The FLAVOUR trial adds critical long-term evidence to the ongoing debate regarding intermediate coronary stenosis management. Its findings support the safety and efficacy of FFR guidance in deferring PCI safely in a substantial proportion of patients without increasing death or myocardial infarction. However, the higher incidence of late revascularization in initially deferred vessels suggests that some lesions deemed non-ischemic by FFR may progress or have under-recognized ischemic potential.

The significantly lower overall target vessel PCI rate with FFR guidance has implications for resource utilization, procedural risks, and patient burden.

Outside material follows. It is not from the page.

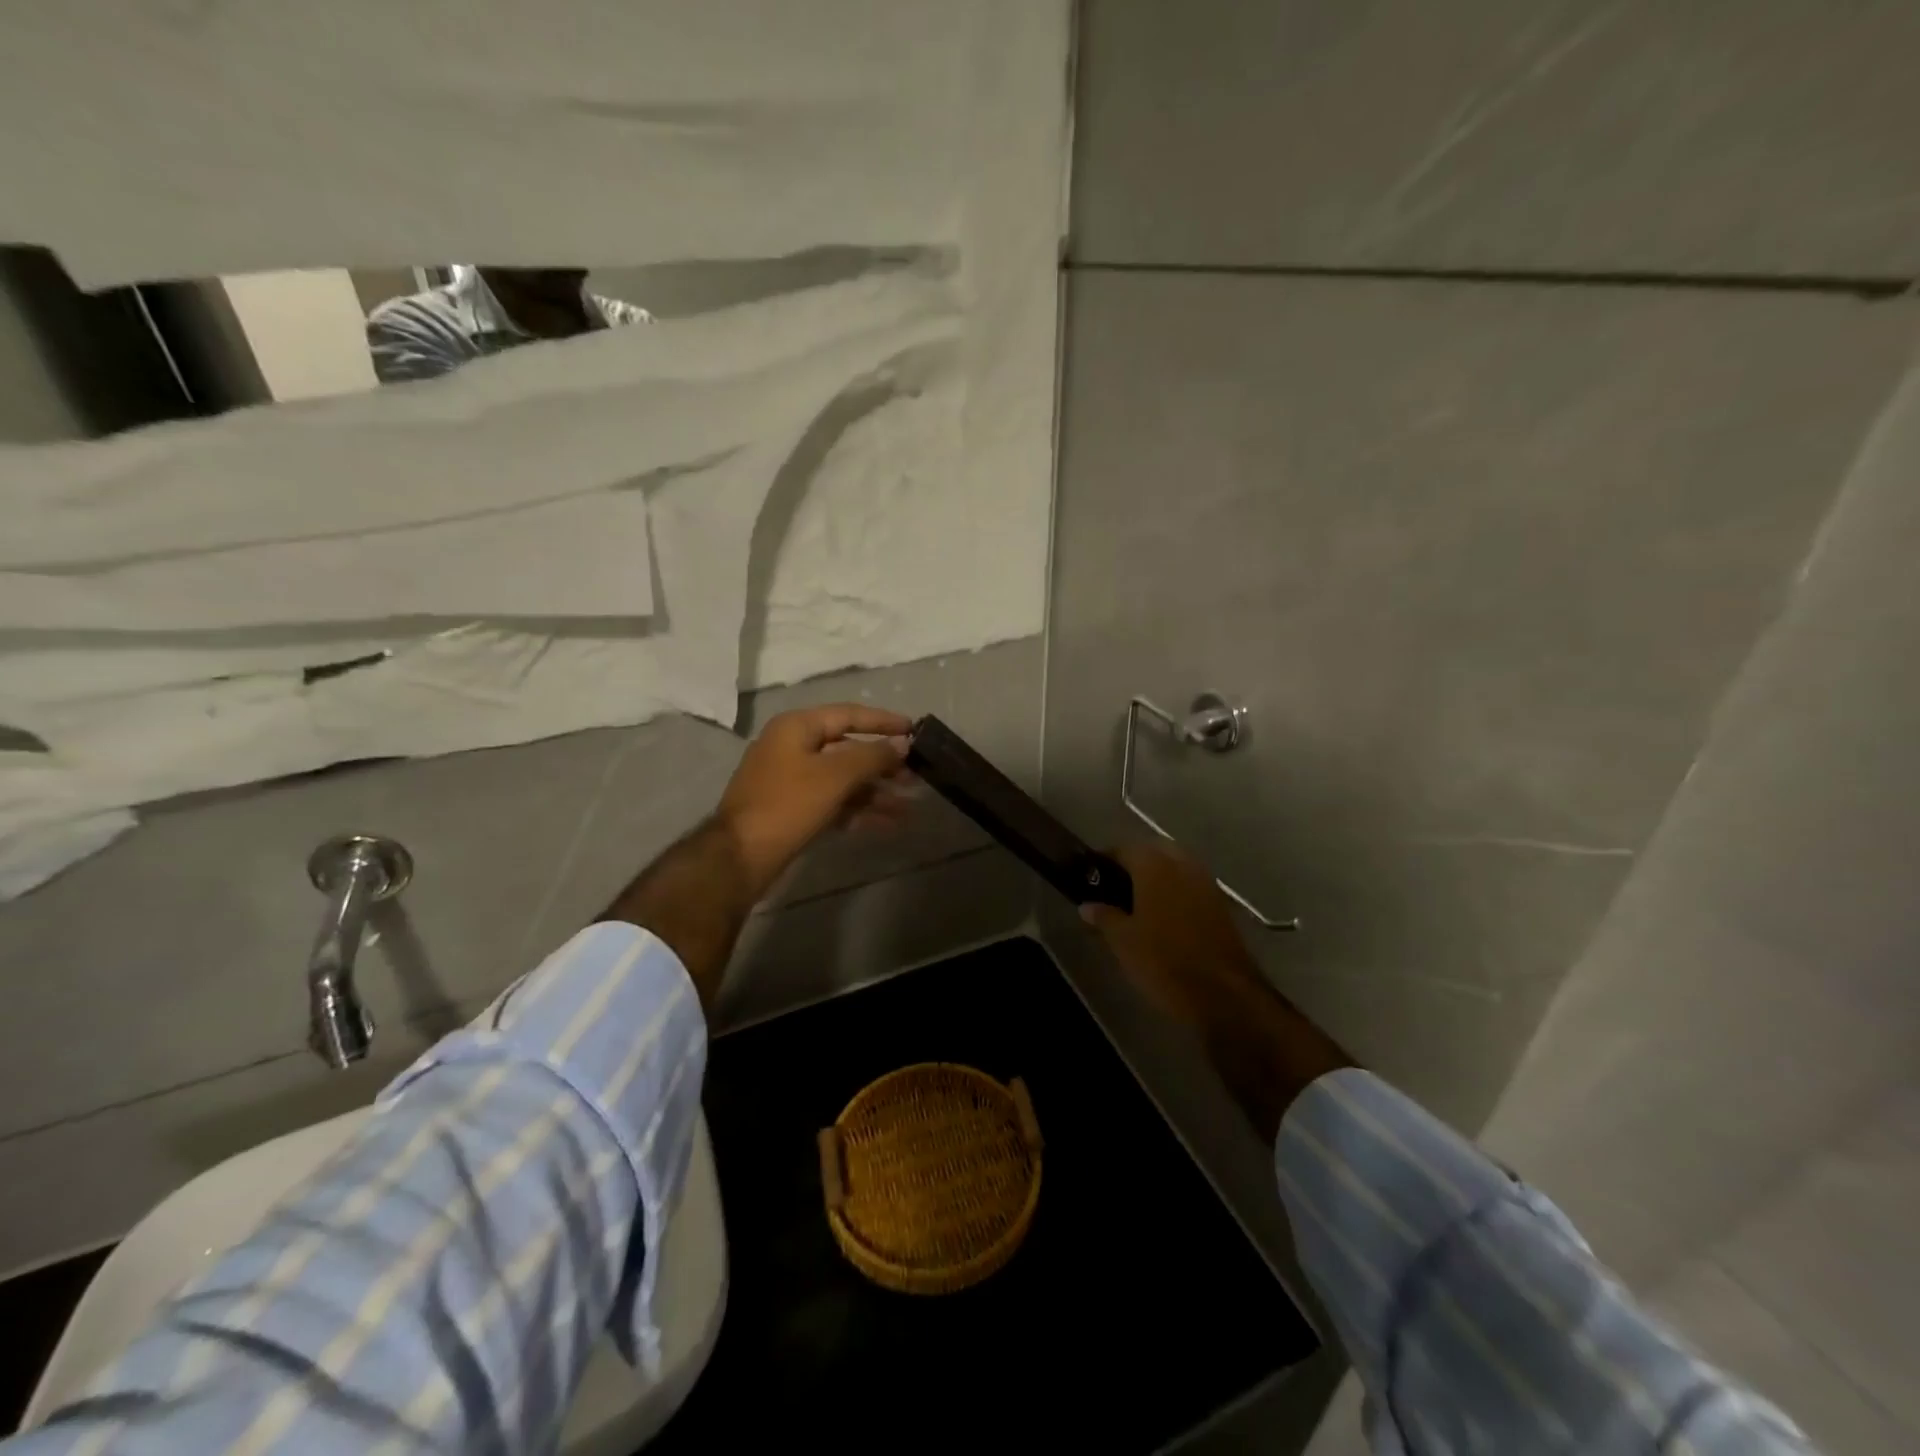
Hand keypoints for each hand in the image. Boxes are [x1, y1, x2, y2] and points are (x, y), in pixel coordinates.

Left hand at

Conversely, IVUS guidance tends to lead to more frequent initial interventions, potentially addressing more anatomical lesion features but without evident long-term clinical superiority.

Notably, the multinational setting and large sample size strengthen the generalizability of the results, although regional cardiovascular risk factor variations and practice patterns should be factored into interpretation.

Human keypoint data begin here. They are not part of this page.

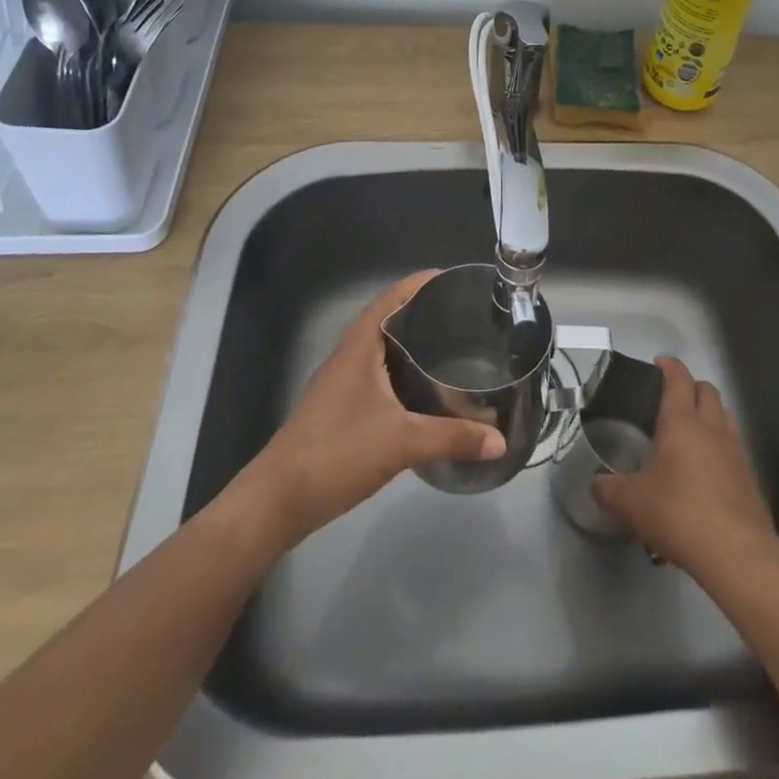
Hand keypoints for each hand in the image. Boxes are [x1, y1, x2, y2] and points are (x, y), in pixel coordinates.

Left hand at [236, 271, 506, 547]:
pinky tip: (425, 390)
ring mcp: (341, 383)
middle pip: (388, 319)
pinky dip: (403, 371)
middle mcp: (349, 356)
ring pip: (382, 349)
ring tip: (452, 345)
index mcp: (359, 346)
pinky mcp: (340, 408)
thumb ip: (452, 438)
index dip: (419, 283)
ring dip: (412, 343)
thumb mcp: (401, 442)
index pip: (391, 298)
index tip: (453, 278)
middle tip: (464, 313)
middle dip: (423, 312)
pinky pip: (378, 374)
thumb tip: (501, 440)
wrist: (277, 501)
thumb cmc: (337, 453)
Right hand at [590, 357, 775, 575]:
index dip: (669, 366)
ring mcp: (736, 451)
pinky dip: (722, 444)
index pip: (678, 379)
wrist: (736, 552)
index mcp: (681, 422)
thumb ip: (609, 489)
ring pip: (725, 415)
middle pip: (707, 390)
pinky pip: (735, 446)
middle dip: (691, 386)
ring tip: (692, 429)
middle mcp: (712, 428)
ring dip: (710, 412)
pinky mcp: (750, 477)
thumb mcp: (632, 503)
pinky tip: (709, 467)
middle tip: (672, 398)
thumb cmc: (679, 513)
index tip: (659, 363)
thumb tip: (595, 483)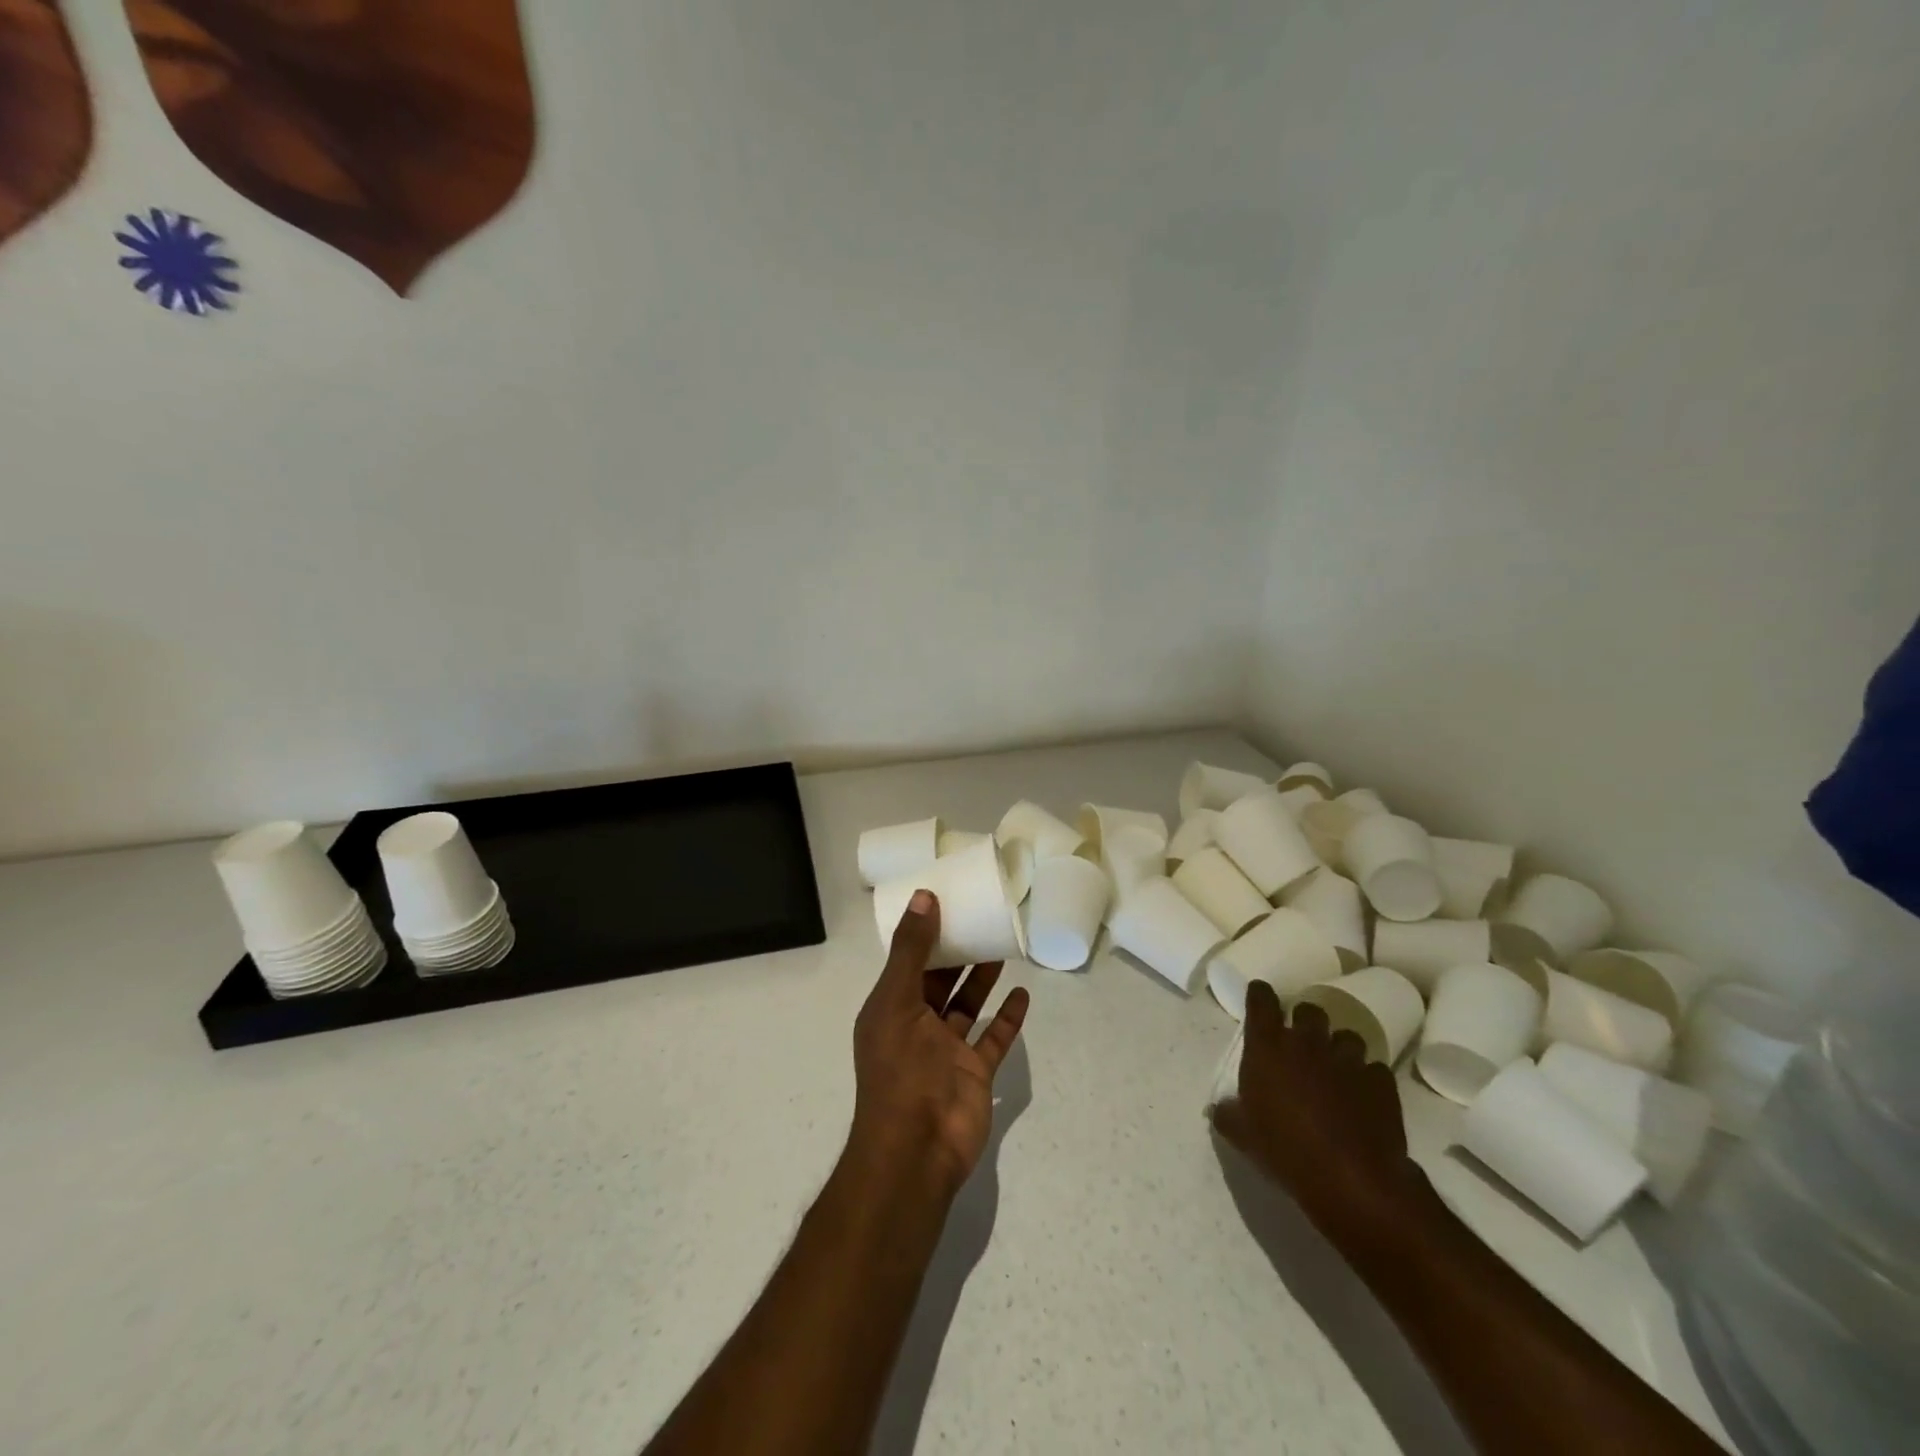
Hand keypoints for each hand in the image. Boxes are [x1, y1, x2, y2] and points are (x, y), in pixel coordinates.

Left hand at [850, 890, 1030, 1196]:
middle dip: (957, 952)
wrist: (917, 1149)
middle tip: (981, 918)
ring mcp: (947, 1050)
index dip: (925, 934)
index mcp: (891, 1008)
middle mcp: (917, 1025)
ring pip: (967, 1005)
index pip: (908, 962)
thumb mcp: (897, 1000)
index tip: (947, 902)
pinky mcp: (975, 1072)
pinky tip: (1022, 993)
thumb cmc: (901, 1069)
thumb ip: (911, 950)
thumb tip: (924, 896)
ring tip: (1002, 945)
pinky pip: (993, 1038)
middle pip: (939, 980)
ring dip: (982, 978)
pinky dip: (1007, 1018)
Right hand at [1212, 980, 1425, 1249]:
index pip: (1261, 999)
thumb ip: (1227, 1113)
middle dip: (1305, 1021)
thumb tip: (1218, 1108)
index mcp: (1269, 1045)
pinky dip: (1367, 1079)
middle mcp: (1308, 1041)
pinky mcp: (1380, 1082)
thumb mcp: (1241, 1134)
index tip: (1260, 1000)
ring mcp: (1348, 1059)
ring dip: (1339, 1049)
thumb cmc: (1284, 1148)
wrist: (1351, 1179)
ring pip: (1346, 1036)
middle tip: (1301, 1044)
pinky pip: (1374, 1069)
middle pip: (1309, 1010)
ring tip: (1336, 1070)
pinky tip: (1363, 1098)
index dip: (1260, 996)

Potential limitations include the open-label design and adherence variability to PCI thresholds. Future studies integrating multi-modality imaging and physiology may further refine patient-specific strategies.

Conclusion

The extended 6.3-year follow-up of the FLAVOUR trial demonstrates that FFR- and IVUS-guided PCI strategies in intermediate coronary stenosis yield comparable patient-oriented composite outcomes. FFR guidance enables deferral of PCI in many lesions, resulting in fewer total target vessel interventions without compromising mortality or myocardial infarction risk.

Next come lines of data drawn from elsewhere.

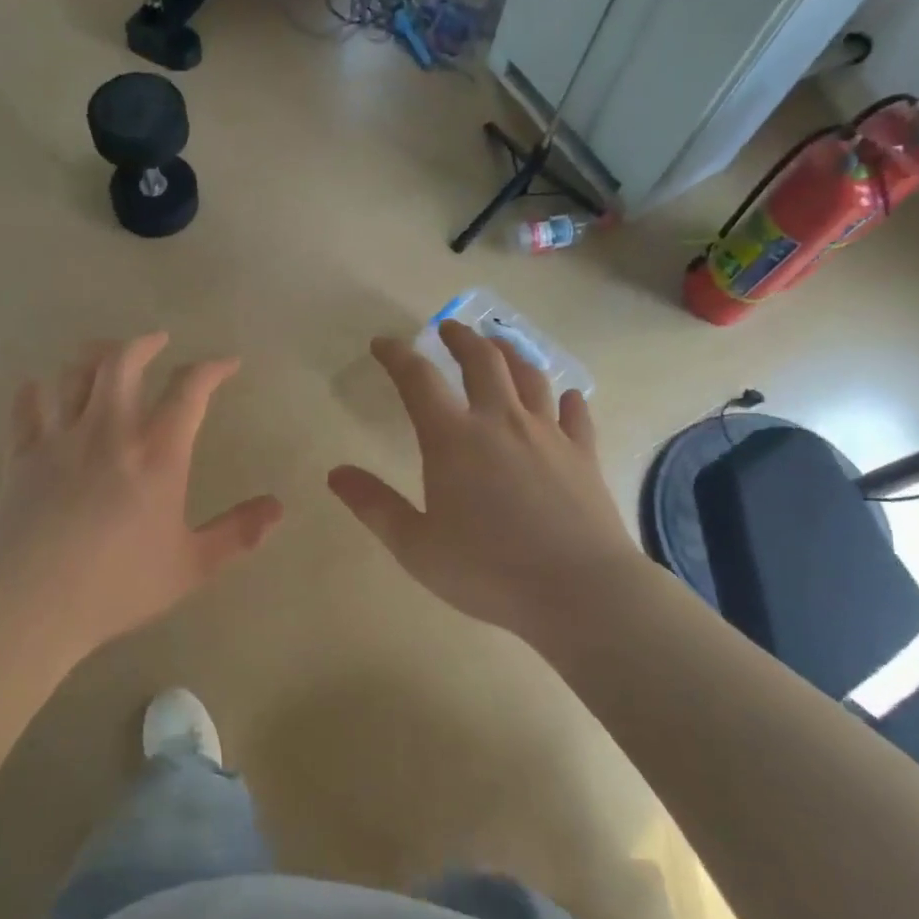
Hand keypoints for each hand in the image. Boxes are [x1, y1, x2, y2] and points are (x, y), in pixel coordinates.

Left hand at [0, 334, 284, 661]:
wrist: (31, 603)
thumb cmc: (119, 585)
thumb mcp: (192, 565)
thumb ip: (238, 533)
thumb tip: (278, 507)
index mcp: (157, 454)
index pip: (189, 390)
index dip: (211, 368)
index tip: (227, 363)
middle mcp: (109, 431)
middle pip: (122, 361)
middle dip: (143, 343)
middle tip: (157, 341)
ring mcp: (61, 439)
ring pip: (73, 374)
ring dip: (91, 357)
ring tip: (104, 358)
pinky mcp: (23, 455)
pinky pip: (26, 407)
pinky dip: (34, 392)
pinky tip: (39, 390)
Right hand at [328, 322, 638, 637]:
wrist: (579, 591)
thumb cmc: (487, 570)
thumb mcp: (415, 546)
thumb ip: (374, 505)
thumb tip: (335, 473)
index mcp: (453, 439)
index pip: (418, 380)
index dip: (397, 356)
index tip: (383, 343)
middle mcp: (501, 421)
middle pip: (482, 360)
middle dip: (461, 337)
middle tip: (449, 327)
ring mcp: (548, 434)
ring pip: (530, 375)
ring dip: (510, 352)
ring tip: (499, 344)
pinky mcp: (583, 454)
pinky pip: (575, 413)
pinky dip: (567, 398)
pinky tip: (566, 396)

Clinicians should consider FFR-guided assessment as a safe and cost-effective approach for managing intermediate stenosis, while being vigilant about the potential need for late revascularization in initially deferred lesions. Integration of physiological and anatomical data, combined with longer-term surveillance, may optimize individualized treatment approaches.

References

Yang S, Hu X, Zhang J, Jiang J, Hahn JY, Doh JH, Lee BK, Kim W, Huang J, Jiang F, Zhou H, Chen P, Tang L, Jiang W, Chen H, Chen X, He W, Ahn SG, Tahk SJ, Kim U, Hwang D, Kang J, Ki YJ, Shin ES, Nam CW, Wang J, Koo BK; FLAVOUR Investigators. Long-Term Outcomes After Fractional Flow Reserve vs Intravascular Ultrasound to Guide PCI: The FLAVOUR Trial Extended Follow-Up. J Am Coll Cardiol. 2025 Aug 26;86(8):593-606. doi: 10.1016/j.jacc.2025.06.042. PMID: 40835367.